ACTIVITY ▸ Please copy out every line of the material below word for word, leaving out the pictures.

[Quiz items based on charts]
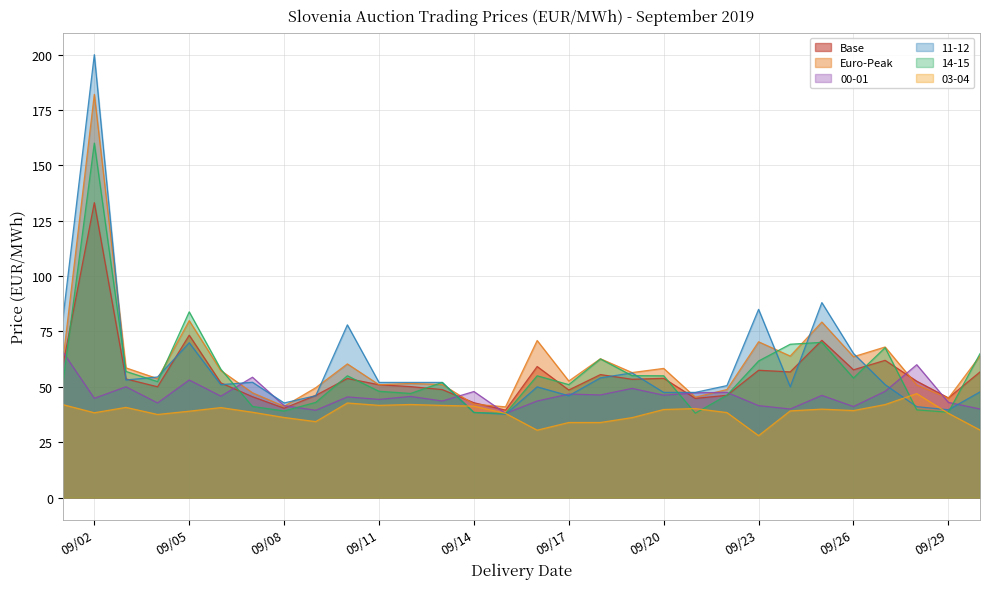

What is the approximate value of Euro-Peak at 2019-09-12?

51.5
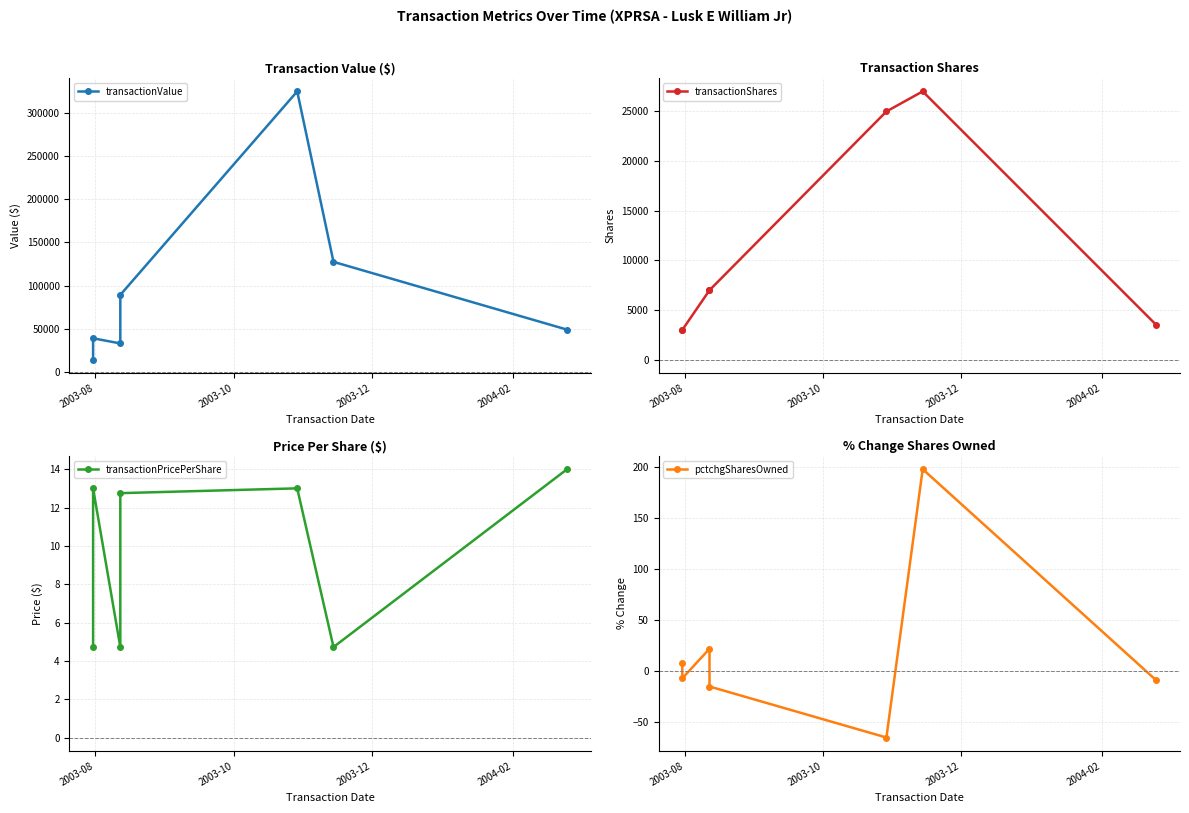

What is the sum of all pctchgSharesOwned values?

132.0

ANSWER BELOW ▸
What is the approximate value of Euro-Peak at 2019-09-12?

51.5

What is the sum of all pctchgSharesOwned values?

132.0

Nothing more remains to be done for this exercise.